My angels will eat crushed ramshorns but they can't break the shells themselves.


----------



## Buggy (Oct 17, 2006)

LOL Zakk, I didn't even HAVE live plants. I don't even know where they came from. 
I didn't do this to get rid of the snails....I was taking the tank down anyway. I just said it got rid of them.

Lauras, some loaches will eat snails. You will have to ask around on which ones eat them and which ones you could keep in your size tank. I know clowns get too big and most have to be kept in shoals. I had dojos and they helped keep mine down in my 55 gallon. Khuli loaches might eat them and you could have 5-6 of those.


----------



## jones57742 (Sep 8, 2007)

Buggy said:


> I had dojos and they helped keep mine down in my 55 gallon.

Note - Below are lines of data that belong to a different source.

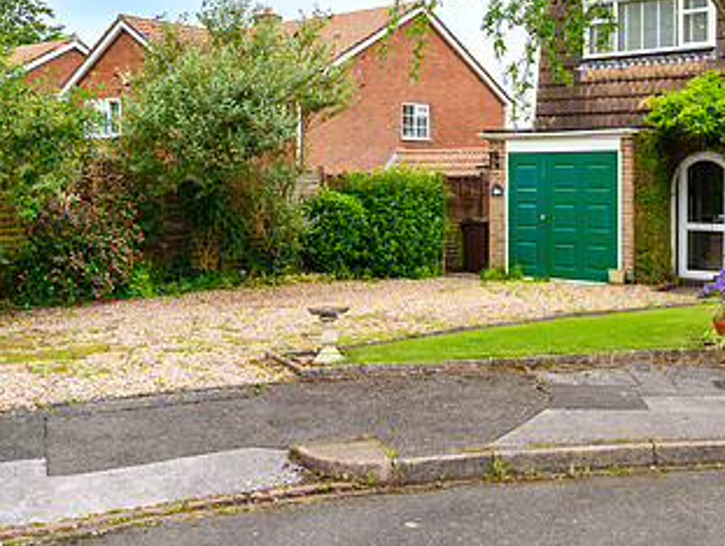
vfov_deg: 33.5
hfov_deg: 43.2
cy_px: 200
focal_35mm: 43
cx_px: 485
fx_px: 902
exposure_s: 1/200
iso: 100
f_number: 5.6
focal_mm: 24
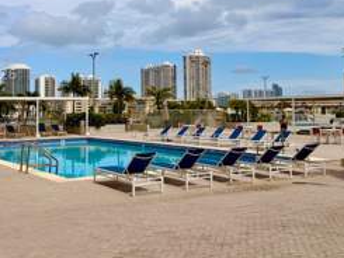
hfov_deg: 40.3
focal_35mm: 47
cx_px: 146
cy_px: 74
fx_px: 467
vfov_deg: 30.5
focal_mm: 6.76
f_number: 1.78
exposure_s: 1/10309
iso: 80
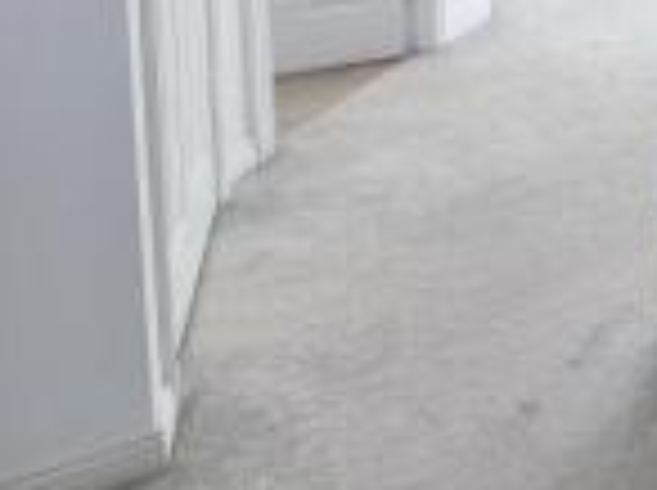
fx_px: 985
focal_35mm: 52
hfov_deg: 24.3
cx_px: 1082
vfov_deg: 20.9
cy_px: -348
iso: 50
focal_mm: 2.2
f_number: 2.2
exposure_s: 1/58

Khuli loaches might eat them and you could have 5-6 of those.


2l: I did not say anything earlier as loaches are social creatures; a minimum of three of the same species is deemed the typical bare minimum; and you do not currently have room in your tank for them
*But* 
if the snail infestation cannot be controlled manually and runs rampant 
*then* 
dropping like six 1.5" *Yoyo's*, *Polka Dot's*, or *Striata* in your tank will be like dropping a hydrogen bomb on the snails.

In six weeks you will have six 2.5" loaches and virtually no visible snails.

You could keep three and return the other three.

TR


----------



## Guest (Mar 24, 2009)

ooooopppps!


----------